4,411 30,028 16,184 31,049







Nominal value of currency derivatives 17, 23



Total current liabilities



16,184 31,049







In the sensitivity analysis below, the effect of weakening and strengthening of the INR and USD exchange rate against EUR is presented with all other factors remaining unchanged. The analysed change in the exchange rate represents a possible volatility of the currency during a 12-month period. Fluctuation in exchange rates has no direct effect on equity as the Group does not apply hedge accounting.


EUR 1,000 2016 2015







Change in percentage, INR -10% +10% -10% +10%
Effect on the result after taxes 280 -280 2,006 -2,006







Change in percentage, USD -10% +10% -10% +10%
Effect on the result after taxes -1,471 1,798 -2,823 3,450







Translation risk


Tecnotree India and its subsidiaries are consolidated into Tecnotree Group as from 6 May 2009, hence the Group is exposed to the risks incurred when the net investments denominated in INR are translated into Euro, the functional currency of the parent company. On the reporting date, the open translation risk for the Indian subgroup was EUR 21,948 (50,653) thousand. This net investment is not hedged, mainly because of local currency restrictions and high cost of hedging. The sensitivity for translation risk was analysed by determining the effects of 10 percent strengthening and weakening of the INR exchange rate against EUR, all other factors remaining unchanged.





2016 2015
EUR 1,000 INR INR INR INR







Change in percentage -10% +10% -10% +10%
Effect on the result after taxes 2,653 -3,242 -309 378
Effect on equity -1,995 2,439 -4,605 5,628







During 2016 Indian Rupie strenghtened 1 per cent compared to Euro, INR/EUR rate being 71.5935 at the end of 2016 and 72.0215 at the end of 2015. This gave rise to a negative translation difference in the Group's equity amounting to EUR 779 thousand.
The exposure for translation risk related to net investments in other foreign subsidiaries is not significant and is therefore neither hedged nor analysed for sensitivity. However, during 2015, Brazilian Real (BRL) and Argentinian Peso (ARS) changed exceptionally compared to Euro. The BRL/EUR rate strengthened 20 per cent being 3.4305 at the end of 2016 and 4.3117 at the end of 2015, which caused a positive translation difference of EUR 111 thousand in Group's equity. The ARS/EUR rate weakened 18 per cent being 16.6814 at the end of 2016 and 14.1367 at the end of 2015, which caused a negative translation difference EUR 84 thousand in Group's equity. On the reporting date, the open translation risk position for the Brazilian subsidiary was EUR -2,089 (2,961) thousand, for the Argentine subsidiary EUR 789 (1,218) thousand.

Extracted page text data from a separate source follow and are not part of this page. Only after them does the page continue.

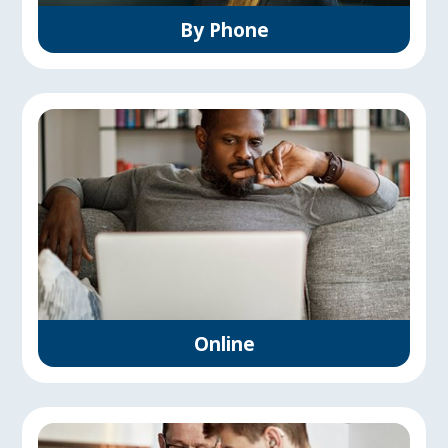
By Phone
Online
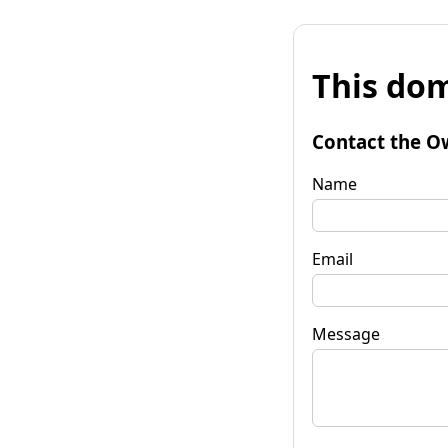
This dom
Contact the O
Name
Email
Message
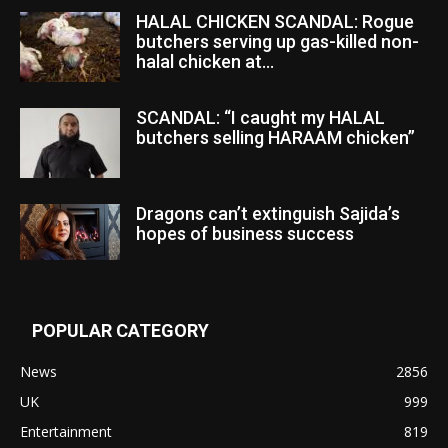
HALAL CHICKEN SCANDAL: Rogue
butchers serving up gas-killed non-
halal chicken at...
SCANDAL: “I caught my HALAL
butchers selling HARAAM chicken”
Dragons can’t extinguish Sajida’s
hopes of business success
POPULAR CATEGORY
News
2856
UK
999
Entertainment
819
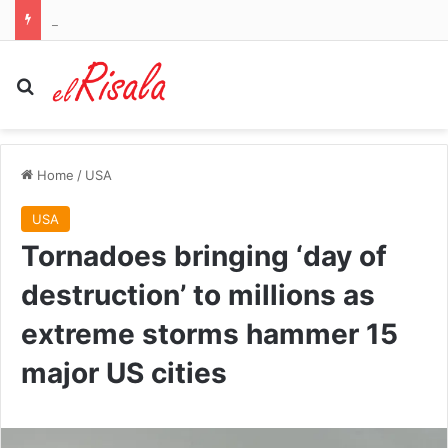
How explosive drone found near runway at German airport sparked fears of another ‘hybrid’ Russian attack on Nato
Search for
Home
/
USA
USA
Tornadoes bringing ‘day of
destruction’ to millions as
extreme storms hammer 15
major US cities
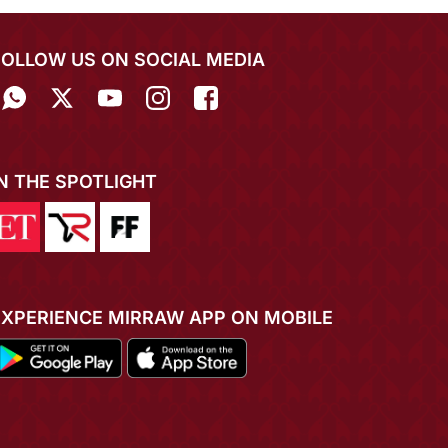
FOLLOW US ON SOCIAL MEDIA
IN THE SPOTLIGHT
EXPERIENCE MIRRAW APP ON MOBILE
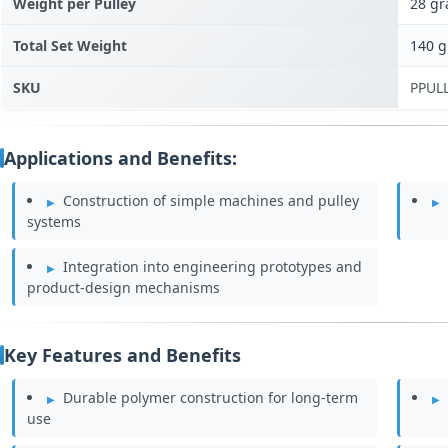
Weight per Pulley
28 g
Total Set Weight
140 
SKU
PPUL
Applications and Benefits:
Construction of simple machines and pulley
systems
Integration into engineering prototypes and
product-design mechanisms
Key Features and Benefits
Durable polymer construction for long-term
use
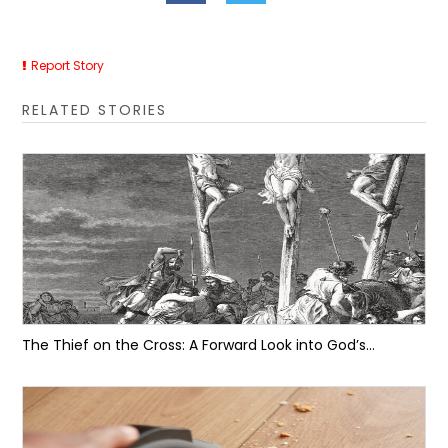
Report Story
RELATED STORIES
The Thief on the Cross: A Forward Look into God’s...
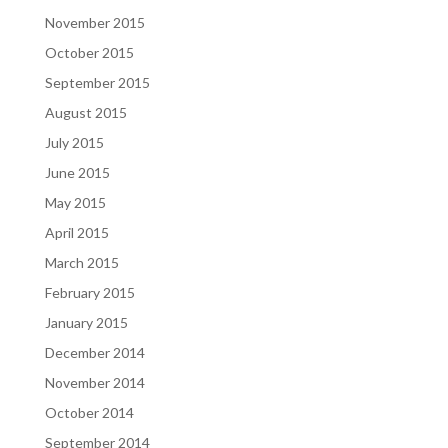
November 2015
October 2015
September 2015
August 2015
July 2015
June 2015
May 2015
April 2015
March 2015
February 2015
January 2015
December 2014
November 2014
October 2014
September 2014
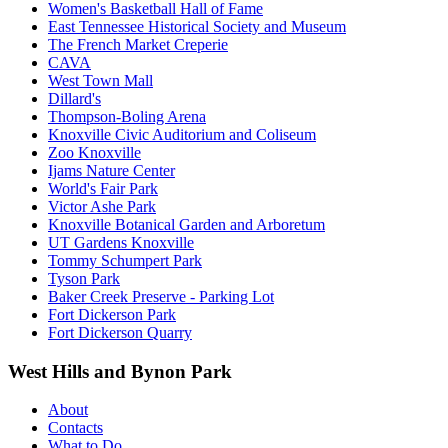
Women's Basketball Hall of Fame
East Tennessee Historical Society and Museum
The French Market Creperie
CAVA
West Town Mall
Dillard's
Thompson-Boling Arena
Knoxville Civic Auditorium and Coliseum
Zoo Knoxville
Ijams Nature Center
World's Fair Park
Victor Ashe Park
Knoxville Botanical Garden and Arboretum
UT Gardens Knoxville
Tommy Schumpert Park
Tyson Park
Baker Creek Preserve - Parking Lot
Fort Dickerson Park
Fort Dickerson Quarry
West Hills and Bynon Park
About
Contacts
What to Do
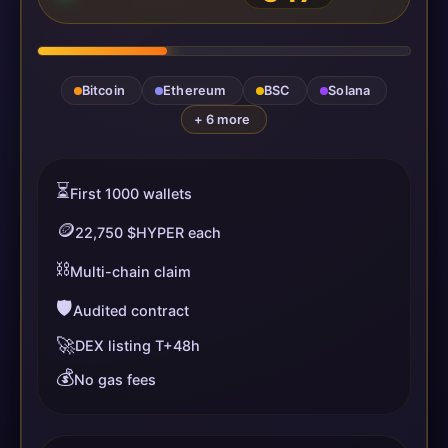
Bitcoin
Ethereum
BSC
Solana
+ 6 more
⏳
First 1000 wallets
🪙
22,750 $HYPER each
⛓️
Multi-chain claim
🛡️
Audited contract
🚀
DEX listing T+48h
💰
No gas fees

On the reporting date, the open translation risk position for the Malaysian subsidiary was EUR 133 (149) thousand, for the Nigeria subsidiary EUR -280 (30) thousand and correspondingly for the subsidiary in the United Arab Emirates EUR -403 (319) thousand. The change in translation difference in equity caused by fluctuations in exchange rates for these subsidiaries was EUR 6 (-18) thousand.


Interest rate risk


The Group’s interest rate risk management focuses on the optimal management of liquid funds in sense of profitability and safety and interest rate risk management of bank loans.


At the end of the financial year, the company had a payment program related long-term debt EUR 27.9 million (0.0), which consisted of interest-bearing EUR 23.5 million and EUR 4.4 million non-interest bearing liabilities to financial institutions.



Interest rate sensitivity was analysed by determining the effects of one percentage unit’s change in the interest rates on the Group’s interest-bearing financial instruments on an annual level. The analysis included all the significant interest-bearing financial instruments of the Group totalling EUR 25,114 (25,348) thousand debt. On the reporting date, an increase / a decrease of one percentage unit in the interest rates would have decreased / increased the net income after tax by EUR -117 / 117 (-174 / 174) thousand. Changes in interest rates would not have had a direct effect on equity. The effect of an increase and a decrease in the interest rates is presented with all other factors remaining unchanged.


Price risk


Tecnotree Group does not own any equity or other financial instruments with values tied to other market prices than interest or currency rates.